■ Document excerpt
────────────────

Skip to content
This repository has been archived by the owner on Dec 15, 2021. It is now read-only.

Use existing Kafka cluster #196

Closed
solsson opened this issue Jul 8, 2017 · 25 comments
Closed

Use existing Kafka cluster #196

solsson opened this issue Jul 8, 2017 · 25 comments

Comments

@solsson
Copy link

solsson commented Jul 8, 2017

I'm a maintainer of https://github.com/Yolean/kubernetes-kafka, so naturally we have a cluster already :) Also https://github.com/kubernetes/charts/tree/master/incubator/kafka is quite widely adopted, judging by the number of pulls from https://hub.docker.com/r/solsson/kafka/.

I disagree with #32. Kafka is an excellent choice of events backend, with semantics that fit nicely with serverless function execution (can strive for exactly once). Also it makes it easy to integrate with other services in a streaming platform.

Can Kubeless use an existing Kafka cluster? You'd basically only need to specify any requirements on kafka config, and decouple kafka from the rest of Kubeless through a bootstrap brokers config. Maybe have some naming convention for topics.

@sebgoa
Copy link
Contributor

sebgoa commented Jul 8, 2017

Hi @solsson good to see you here, I have checked out your Yolean images of Kafka :)

I am glad you agree with the use of Kafka. I think it is a matter of expertise and taste.

────────────────

■ What this exercise asks
A. Echo the Kafka issue thread word for word, starting with "I'm a maintainer" and going on through "convention for topics.".
B. In the Kafka issue thread, why does solsson disagree with #32? Answer in one to three sentences.
C. According to the Kafka issue thread, through what does solsson suggest decoupling Kafka from the rest of Kubeless?

■ Supplied records
────────────────

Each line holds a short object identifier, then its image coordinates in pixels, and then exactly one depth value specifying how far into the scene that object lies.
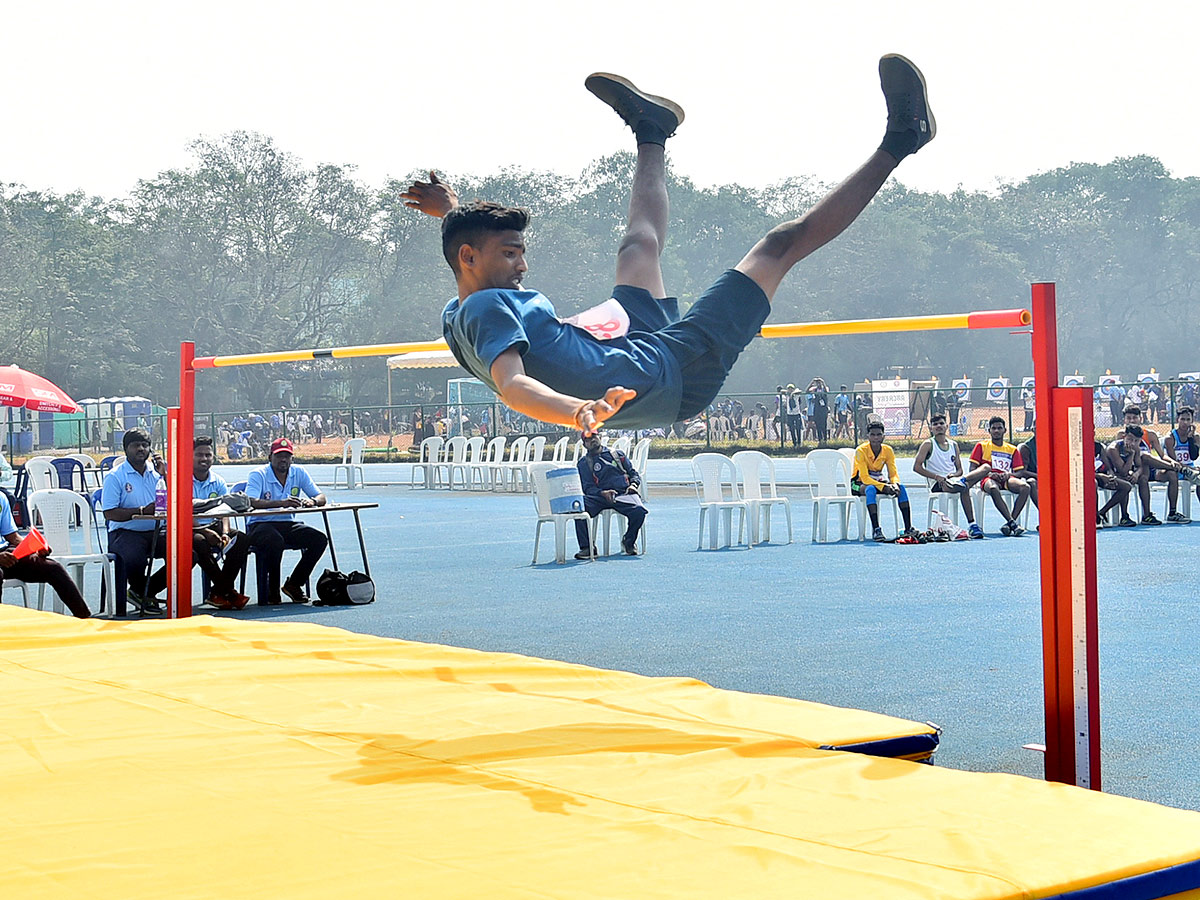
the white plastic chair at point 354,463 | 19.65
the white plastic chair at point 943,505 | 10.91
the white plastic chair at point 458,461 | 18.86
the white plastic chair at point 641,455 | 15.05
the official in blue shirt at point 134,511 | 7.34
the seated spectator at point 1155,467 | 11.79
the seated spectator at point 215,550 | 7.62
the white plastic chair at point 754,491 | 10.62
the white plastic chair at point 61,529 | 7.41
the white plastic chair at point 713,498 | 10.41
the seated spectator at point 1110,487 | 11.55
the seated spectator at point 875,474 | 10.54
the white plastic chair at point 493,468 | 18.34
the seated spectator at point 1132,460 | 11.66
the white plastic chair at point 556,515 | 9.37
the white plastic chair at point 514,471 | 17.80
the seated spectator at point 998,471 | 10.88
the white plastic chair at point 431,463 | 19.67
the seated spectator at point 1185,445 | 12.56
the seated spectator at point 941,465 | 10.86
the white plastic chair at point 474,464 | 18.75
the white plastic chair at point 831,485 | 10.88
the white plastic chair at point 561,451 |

────────────────

■ Responses for each task
A.
I'm a maintainer of https://github.com/Yolean/kubernetes-kafka, so naturally we have a cluster already :) Also https://github.com/kubernetes/charts/tree/master/incubator/kafka is quite widely adopted, judging by the number of pulls from https://hub.docker.com/r/solsson/kafka/.

I disagree with #32. Kafka is an excellent choice of events backend, with semantics that fit nicely with serverless function execution (can strive for exactly once). Also it makes it easy to integrate with other services in a streaming platform.

Can Kubeless use an existing Kafka cluster? You'd basically only need to specify any requirements on kafka config, and decouple kafka from the rest of Kubeless through a bootstrap brokers config. Maybe have some naming convention for topics.

B. Solsson considers Kafka an excellent choice of events backend, with semantics that fit nicely with serverless function execution because it can strive for exactly-once delivery. Kafka also makes it easy to integrate with other services in a streaming platform.

C. Through a bootstrap brokers config.